I cringed when director of Windows Server marketing Steve Andersen told me at Microsoft’s Worldwide Partner conference this week that Windows Update Services was being delayed again. Not only did Steve Ballmer make a big deal about Microsoft’s plans for improved patch management at last year’s WPC, but Bill Gates did the same a few months later in an interview with me. It doesn’t reflect well on either of the company’s top two executives when the product teams miss their ship dates—not just once, but twice—on such a key deliverable. Just read the following quote from Ballmer’s 2003 keynote on what was then called Software Updates Services 2.0:
“I guarantee you that if I come back to this conference, which I will -- when I am back at this conference next year, I am going to ask people whether they've deployed Software Update Services 2.0. And if as few hands go up as went up today, I'm going to have a real issue with our product development people or with our marketing people, because, believe me, this is targeted at one of the key pain points that you and our customers have identified.”
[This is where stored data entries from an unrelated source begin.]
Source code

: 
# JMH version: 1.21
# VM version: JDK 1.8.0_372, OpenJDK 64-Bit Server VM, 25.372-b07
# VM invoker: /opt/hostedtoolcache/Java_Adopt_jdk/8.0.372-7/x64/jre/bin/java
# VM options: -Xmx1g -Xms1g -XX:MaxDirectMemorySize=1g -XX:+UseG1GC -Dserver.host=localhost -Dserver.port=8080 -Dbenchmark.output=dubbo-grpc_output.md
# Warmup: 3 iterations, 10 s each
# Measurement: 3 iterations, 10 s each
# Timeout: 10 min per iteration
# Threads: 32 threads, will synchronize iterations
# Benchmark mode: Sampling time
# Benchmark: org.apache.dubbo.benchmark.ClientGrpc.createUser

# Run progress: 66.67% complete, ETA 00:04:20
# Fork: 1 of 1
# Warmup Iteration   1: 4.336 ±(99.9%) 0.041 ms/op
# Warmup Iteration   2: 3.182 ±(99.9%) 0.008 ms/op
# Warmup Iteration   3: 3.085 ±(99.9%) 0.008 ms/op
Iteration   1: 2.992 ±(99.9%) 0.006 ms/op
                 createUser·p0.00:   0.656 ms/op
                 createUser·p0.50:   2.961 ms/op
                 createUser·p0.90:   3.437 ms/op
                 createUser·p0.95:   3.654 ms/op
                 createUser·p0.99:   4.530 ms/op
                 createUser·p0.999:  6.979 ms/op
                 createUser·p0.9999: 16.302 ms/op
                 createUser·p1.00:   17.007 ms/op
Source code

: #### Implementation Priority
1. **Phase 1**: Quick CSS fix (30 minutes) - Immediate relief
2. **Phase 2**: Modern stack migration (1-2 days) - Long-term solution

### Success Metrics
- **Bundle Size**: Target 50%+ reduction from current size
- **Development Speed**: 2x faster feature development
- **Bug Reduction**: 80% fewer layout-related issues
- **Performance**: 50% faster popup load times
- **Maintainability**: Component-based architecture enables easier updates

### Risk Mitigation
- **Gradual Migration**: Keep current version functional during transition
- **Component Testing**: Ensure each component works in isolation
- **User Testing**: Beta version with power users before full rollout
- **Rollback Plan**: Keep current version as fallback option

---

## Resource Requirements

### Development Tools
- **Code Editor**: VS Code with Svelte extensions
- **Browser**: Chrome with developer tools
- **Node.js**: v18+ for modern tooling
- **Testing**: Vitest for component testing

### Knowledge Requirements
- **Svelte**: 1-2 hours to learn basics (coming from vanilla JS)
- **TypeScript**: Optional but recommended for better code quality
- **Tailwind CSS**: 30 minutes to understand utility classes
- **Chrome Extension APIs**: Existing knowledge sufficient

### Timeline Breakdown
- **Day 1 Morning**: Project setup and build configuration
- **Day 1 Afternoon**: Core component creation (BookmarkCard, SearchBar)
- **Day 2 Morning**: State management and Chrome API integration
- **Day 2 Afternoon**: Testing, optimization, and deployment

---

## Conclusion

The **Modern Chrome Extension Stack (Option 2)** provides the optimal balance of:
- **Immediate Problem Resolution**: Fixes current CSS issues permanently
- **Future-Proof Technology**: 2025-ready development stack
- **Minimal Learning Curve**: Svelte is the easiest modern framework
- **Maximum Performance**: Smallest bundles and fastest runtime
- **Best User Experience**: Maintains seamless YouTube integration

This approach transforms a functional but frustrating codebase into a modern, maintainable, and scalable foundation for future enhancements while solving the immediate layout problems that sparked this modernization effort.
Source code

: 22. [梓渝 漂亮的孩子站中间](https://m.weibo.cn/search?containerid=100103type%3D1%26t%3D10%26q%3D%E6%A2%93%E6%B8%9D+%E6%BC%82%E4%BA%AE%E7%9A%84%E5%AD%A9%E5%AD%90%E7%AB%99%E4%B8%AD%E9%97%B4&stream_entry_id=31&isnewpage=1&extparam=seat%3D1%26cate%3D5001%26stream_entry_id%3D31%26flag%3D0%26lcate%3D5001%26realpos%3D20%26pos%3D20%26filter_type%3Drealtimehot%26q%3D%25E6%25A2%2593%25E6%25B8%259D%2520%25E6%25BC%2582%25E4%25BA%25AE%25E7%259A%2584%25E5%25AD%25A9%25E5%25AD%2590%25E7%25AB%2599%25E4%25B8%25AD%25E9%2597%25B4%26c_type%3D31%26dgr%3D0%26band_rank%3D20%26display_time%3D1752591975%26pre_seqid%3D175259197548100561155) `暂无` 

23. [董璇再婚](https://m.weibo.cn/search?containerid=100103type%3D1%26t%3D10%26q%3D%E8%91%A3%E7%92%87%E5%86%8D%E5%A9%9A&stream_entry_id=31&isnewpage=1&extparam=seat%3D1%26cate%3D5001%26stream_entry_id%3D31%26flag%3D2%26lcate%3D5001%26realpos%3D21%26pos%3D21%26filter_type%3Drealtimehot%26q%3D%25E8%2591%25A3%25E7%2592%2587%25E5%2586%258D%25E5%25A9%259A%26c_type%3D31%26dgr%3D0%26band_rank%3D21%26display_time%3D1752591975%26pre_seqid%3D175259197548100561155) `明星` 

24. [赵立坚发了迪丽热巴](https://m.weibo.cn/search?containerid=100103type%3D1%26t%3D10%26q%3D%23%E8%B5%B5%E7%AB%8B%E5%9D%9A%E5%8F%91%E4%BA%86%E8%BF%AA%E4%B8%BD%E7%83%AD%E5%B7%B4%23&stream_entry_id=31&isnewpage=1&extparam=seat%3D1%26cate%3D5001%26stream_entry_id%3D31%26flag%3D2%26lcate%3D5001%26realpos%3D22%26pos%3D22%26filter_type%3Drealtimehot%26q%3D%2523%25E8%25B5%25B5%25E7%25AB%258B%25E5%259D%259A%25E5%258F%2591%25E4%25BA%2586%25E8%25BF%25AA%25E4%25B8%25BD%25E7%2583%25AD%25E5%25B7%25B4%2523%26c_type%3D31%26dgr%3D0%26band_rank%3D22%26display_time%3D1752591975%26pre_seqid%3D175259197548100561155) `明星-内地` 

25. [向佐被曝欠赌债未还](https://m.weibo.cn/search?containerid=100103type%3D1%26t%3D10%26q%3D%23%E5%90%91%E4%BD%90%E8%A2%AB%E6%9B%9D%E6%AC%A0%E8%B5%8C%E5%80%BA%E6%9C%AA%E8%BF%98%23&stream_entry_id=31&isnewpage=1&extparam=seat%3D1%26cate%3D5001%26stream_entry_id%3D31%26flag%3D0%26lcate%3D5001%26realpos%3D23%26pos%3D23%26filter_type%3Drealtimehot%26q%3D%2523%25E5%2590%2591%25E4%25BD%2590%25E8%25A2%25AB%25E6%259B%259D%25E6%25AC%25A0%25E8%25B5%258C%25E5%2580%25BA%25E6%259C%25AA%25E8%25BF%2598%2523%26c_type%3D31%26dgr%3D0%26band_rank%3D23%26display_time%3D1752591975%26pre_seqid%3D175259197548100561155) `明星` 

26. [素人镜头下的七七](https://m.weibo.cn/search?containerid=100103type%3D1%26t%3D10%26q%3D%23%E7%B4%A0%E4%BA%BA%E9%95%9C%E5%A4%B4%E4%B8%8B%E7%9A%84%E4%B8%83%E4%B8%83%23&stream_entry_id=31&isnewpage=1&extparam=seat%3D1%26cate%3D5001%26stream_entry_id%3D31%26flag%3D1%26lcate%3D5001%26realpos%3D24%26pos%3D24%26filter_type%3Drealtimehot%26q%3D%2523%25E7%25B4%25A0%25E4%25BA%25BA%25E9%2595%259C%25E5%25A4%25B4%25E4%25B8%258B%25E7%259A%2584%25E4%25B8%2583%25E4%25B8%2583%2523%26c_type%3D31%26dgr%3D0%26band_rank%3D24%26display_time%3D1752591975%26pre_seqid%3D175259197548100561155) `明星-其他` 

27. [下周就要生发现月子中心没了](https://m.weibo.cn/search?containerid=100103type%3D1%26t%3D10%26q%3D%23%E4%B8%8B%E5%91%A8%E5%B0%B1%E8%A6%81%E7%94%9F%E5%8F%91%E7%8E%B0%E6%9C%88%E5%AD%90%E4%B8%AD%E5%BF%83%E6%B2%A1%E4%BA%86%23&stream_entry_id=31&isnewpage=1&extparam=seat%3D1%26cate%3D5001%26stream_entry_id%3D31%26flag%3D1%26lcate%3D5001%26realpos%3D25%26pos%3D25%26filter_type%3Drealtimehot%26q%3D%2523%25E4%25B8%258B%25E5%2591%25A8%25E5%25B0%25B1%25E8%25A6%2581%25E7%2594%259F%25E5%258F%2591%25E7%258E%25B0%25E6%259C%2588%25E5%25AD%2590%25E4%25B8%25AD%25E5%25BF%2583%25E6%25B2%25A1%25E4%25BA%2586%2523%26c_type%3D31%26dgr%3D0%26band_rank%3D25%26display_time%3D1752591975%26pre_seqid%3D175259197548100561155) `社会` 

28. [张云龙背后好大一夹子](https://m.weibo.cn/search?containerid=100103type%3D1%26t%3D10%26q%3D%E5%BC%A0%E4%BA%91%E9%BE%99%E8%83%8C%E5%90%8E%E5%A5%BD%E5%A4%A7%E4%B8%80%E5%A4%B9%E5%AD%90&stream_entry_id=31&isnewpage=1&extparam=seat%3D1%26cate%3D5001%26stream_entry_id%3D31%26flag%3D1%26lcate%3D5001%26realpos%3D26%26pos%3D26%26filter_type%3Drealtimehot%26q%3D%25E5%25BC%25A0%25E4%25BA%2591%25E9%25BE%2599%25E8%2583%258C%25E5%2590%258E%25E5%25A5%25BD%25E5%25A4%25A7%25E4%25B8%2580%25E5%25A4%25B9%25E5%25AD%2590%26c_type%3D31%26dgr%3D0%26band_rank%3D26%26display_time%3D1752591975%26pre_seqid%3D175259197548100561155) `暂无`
But there was no reason for Steve Ballmer to ask partners that question at this year's conference in Toronto because it would have been irrelevant, given how far behind schedule the product has fallen. Originally planned for the first half of this year, Software Update Services 2.0, later renamed Windows Update Services, got pushed into the second half -- and now it’s slated for the first half of 2005. It might be tempting to brush off the significance of the delay because WUS is mainly a mid-market product (big companies use System Management Server for patching), but there’s also this to consider: The underlying patch technology within WUS is intended to eventually replace SMS’s patch-management engine. Microsoft’s long-term goal of unifying its patch-management infrastructure has also suffered a set back.